Instructions for the task: Reproduce each of the following records verbatim, keeping every line in its original order.

[Stored data entries]
----
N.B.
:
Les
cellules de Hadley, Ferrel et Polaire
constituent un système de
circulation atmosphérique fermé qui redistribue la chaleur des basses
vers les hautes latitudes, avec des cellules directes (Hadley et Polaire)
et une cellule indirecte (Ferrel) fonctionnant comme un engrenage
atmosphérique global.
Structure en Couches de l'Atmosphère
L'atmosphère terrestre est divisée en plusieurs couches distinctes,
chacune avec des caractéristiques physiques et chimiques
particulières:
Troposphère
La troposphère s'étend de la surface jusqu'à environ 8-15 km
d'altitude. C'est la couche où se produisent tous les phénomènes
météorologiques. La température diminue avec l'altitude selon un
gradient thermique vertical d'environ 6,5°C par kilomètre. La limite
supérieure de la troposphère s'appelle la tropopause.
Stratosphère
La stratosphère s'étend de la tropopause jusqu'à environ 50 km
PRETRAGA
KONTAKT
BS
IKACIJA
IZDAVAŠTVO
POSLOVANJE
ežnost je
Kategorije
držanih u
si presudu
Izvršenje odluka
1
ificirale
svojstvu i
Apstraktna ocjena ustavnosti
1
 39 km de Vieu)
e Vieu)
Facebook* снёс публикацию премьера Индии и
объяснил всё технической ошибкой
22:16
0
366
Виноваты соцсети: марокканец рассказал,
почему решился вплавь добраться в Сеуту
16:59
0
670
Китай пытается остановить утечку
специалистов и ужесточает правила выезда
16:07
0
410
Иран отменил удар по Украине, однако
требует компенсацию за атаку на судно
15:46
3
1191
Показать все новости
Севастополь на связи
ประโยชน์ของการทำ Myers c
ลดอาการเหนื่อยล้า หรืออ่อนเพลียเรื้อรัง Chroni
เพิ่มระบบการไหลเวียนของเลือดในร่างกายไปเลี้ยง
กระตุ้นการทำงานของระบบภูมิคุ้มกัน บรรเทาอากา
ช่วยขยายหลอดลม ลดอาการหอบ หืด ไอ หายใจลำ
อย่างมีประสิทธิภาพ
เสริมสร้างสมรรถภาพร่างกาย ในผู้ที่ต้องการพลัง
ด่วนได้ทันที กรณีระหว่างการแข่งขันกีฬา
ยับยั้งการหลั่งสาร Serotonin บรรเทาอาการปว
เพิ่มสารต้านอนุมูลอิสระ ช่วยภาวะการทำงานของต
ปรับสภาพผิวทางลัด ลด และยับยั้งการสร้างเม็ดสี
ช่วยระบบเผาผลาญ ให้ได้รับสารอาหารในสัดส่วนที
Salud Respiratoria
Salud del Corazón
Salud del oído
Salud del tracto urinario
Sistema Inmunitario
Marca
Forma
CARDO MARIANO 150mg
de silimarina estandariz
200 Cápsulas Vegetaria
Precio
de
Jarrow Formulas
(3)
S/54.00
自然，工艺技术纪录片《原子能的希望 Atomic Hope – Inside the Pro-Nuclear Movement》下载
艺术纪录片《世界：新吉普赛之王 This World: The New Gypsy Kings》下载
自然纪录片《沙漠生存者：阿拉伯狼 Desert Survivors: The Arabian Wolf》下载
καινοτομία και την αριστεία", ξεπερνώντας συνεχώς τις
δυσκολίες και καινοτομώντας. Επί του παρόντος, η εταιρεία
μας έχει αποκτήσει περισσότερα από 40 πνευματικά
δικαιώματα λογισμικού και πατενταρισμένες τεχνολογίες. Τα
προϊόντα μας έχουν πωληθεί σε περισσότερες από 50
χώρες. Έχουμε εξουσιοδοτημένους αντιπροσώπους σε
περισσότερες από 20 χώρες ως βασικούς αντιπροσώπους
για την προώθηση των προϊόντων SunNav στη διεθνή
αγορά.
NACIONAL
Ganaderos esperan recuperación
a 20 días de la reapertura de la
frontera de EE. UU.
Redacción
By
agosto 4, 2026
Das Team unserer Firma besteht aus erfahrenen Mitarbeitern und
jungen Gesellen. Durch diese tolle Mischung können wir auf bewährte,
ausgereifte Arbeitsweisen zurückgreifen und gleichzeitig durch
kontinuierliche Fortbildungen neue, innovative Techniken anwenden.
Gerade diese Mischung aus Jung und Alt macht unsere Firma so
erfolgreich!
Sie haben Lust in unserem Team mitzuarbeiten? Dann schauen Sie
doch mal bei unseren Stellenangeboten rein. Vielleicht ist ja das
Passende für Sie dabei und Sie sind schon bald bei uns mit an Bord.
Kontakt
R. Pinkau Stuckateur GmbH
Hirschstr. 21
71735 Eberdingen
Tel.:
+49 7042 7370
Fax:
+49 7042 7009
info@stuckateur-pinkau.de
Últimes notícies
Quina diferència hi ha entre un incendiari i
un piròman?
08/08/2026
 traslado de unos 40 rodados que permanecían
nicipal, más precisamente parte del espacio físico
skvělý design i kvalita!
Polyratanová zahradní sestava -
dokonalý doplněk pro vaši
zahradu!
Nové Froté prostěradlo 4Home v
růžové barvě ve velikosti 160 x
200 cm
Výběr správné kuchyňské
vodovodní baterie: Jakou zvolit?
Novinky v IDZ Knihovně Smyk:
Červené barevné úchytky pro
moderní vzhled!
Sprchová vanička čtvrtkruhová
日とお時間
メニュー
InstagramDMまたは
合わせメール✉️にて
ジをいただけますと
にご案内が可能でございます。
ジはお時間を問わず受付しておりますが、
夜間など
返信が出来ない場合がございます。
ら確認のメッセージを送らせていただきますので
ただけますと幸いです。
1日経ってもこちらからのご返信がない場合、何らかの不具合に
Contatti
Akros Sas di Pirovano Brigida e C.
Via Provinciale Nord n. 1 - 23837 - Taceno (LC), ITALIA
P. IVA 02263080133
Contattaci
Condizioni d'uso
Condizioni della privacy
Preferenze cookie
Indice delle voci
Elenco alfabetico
----
Exercise output:
N.B.
:
Les
cellules de Hadley, Ferrel et Polaire
constituent un système de
circulation atmosphérique fermé qui redistribue la chaleur des basses
vers les hautes latitudes, avec des cellules directes (Hadley et Polaire)
et une cellule indirecte (Ferrel) fonctionnant comme un engrenage
atmosphérique global.
Structure en Couches de l'Atmosphère
L'atmosphère terrestre est divisée en plusieurs couches distinctes,
chacune avec des caractéristiques physiques et chimiques
particulières:
Troposphère
La troposphère s'étend de la surface jusqu'à environ 8-15 km
d'altitude. C'est la couche où se produisent tous les phénomènes
météorologiques. La température diminue avec l'altitude selon un
gradient thermique vertical d'environ 6,5°C par kilomètre. La limite
supérieure de la troposphère s'appelle la tropopause.
Stratosphère
La stratosphère s'étend de la tropopause jusqu'à environ 50 km
PRETRAGA
KONTAKT
BS
IKACIJA
IZDAVAŠTVO
POSLOVANJE
ežnost je
Kategorije
držanih u
si presudu
Izvršenje odluka
1
ificirale
svojstvu i
Apstraktna ocjena ustavnosti
1
 39 km de Vieu)
e Vieu)
Facebook* снёс публикацию премьера Индии и
объяснил всё технической ошибкой
22:16
0
366
Виноваты соцсети: марокканец рассказал,
почему решился вплавь добраться в Сеуту
16:59
0
670
Китай пытается остановить утечку
специалистов и ужесточает правила выезда
16:07
0
410
Иран отменил удар по Украине, однако
требует компенсацию за атаку на судно
15:46
3
1191
Показать все новости
Севастополь на связи
ประโยชน์ของการทำ Myers c
ลดอาการเหนื่อยล้า หรืออ่อนเพลียเรื้อรัง Chroni
เพิ่มระบบการไหลเวียนของเลือดในร่างกายไปเลี้ยง
กระตุ้นการทำงานของระบบภูมิคุ้มกัน บรรเทาอากา
ช่วยขยายหลอดลม ลดอาการหอบ หืด ไอ หายใจลำ
อย่างมีประสิทธิภาพ
เสริมสร้างสมรรถภาพร่างกาย ในผู้ที่ต้องการพลัง
ด่วนได้ทันที กรณีระหว่างการแข่งขันกีฬา
ยับยั้งการหลั่งสาร Serotonin บรรเทาอาการปว
เพิ่มสารต้านอนุมูลอิสระ ช่วยภาวะการทำงานของต
ปรับสภาพผิวทางลัด ลด และยับยั้งการสร้างเม็ดสี
ช่วยระบบเผาผลาญ ให้ได้รับสารอาหารในสัดส่วนที
Salud Respiratoria
Salud del Corazón
Salud del oído
Salud del tracto urinario
Sistema Inmunitario
Marca
Forma
CARDO MARIANO 150mg
de silimarina estandariz
200 Cápsulas Vegetaria
Precio
de
Jarrow Formulas
(3)
S/54.00
自然，工艺技术纪录片《原子能的希望 Atomic Hope – Inside the Pro-Nuclear Movement》下载
艺术纪录片《世界：新吉普赛之王 This World: The New Gypsy Kings》下载
自然纪录片《沙漠生存者：阿拉伯狼 Desert Survivors: The Arabian Wolf》下载
καινοτομία και την αριστεία", ξεπερνώντας συνεχώς τις
δυσκολίες και καινοτομώντας. Επί του παρόντος, η εταιρεία
μας έχει αποκτήσει περισσότερα από 40 πνευματικά
δικαιώματα λογισμικού και πατενταρισμένες τεχνολογίες. Τα
προϊόντα μας έχουν πωληθεί σε περισσότερες από 50
χώρες. Έχουμε εξουσιοδοτημένους αντιπροσώπους σε
περισσότερες από 20 χώρες ως βασικούς αντιπροσώπους
για την προώθηση των προϊόντων SunNav στη διεθνή
αγορά.
NACIONAL
Ganaderos esperan recuperación
a 20 días de la reapertura de la
frontera de EE. UU.
Redacción
By
agosto 4, 2026
Das Team unserer Firma besteht aus erfahrenen Mitarbeitern und
jungen Gesellen. Durch diese tolle Mischung können wir auf bewährte,
ausgereifte Arbeitsweisen zurückgreifen und gleichzeitig durch
kontinuierliche Fortbildungen neue, innovative Techniken anwenden.
Gerade diese Mischung aus Jung und Alt macht unsere Firma so
erfolgreich!
Sie haben Lust in unserem Team mitzuarbeiten? Dann schauen Sie
doch mal bei unseren Stellenangeboten rein. Vielleicht ist ja das
Passende für Sie dabei und Sie sind schon bald bei uns mit an Bord.
Kontakt
R. Pinkau Stuckateur GmbH
Hirschstr. 21
71735 Eberdingen
Tel.:
+49 7042 7370
Fax:
+49 7042 7009
info@stuckateur-pinkau.de
Últimes notícies
Quina diferència hi ha entre un incendiari i
un piròman?
08/08/2026
 traslado de unos 40 rodados que permanecían
nicipal, más precisamente parte del espacio físico
skvělý design i kvalita!
Polyratanová zahradní sestava -
dokonalý doplněk pro vaši
zahradu!
Nové Froté prostěradlo 4Home v
růžové barvě ve velikosti 160 x
200 cm
Výběr správné kuchyňské
vodovodní baterie: Jakou zvolit?
Novinky v IDZ Knihovně Smyk:
Červené barevné úchytky pro
moderní vzhled!
Sprchová vanička čtvrtkruhová
日とお時間
メニュー
InstagramDMまたは
合わせメール✉️にて
ジをいただけますと
にご案内が可能でございます。
ジはお時間を問わず受付しておりますが、
夜間など
返信が出来ない場合がございます。
ら確認のメッセージを送らせていただきますので
ただけますと幸いです。
1日経ってもこちらからのご返信がない場合、何らかの不具合に
Contatti
Akros Sas di Pirovano Brigida e C.
Via Provinciale Nord n. 1 - 23837 - Taceno (LC), ITALIA
P. IVA 02263080133
Contattaci
Condizioni d'uso
Condizioni della privacy
Preferenze cookie
Indice delle voci
Elenco alfabetico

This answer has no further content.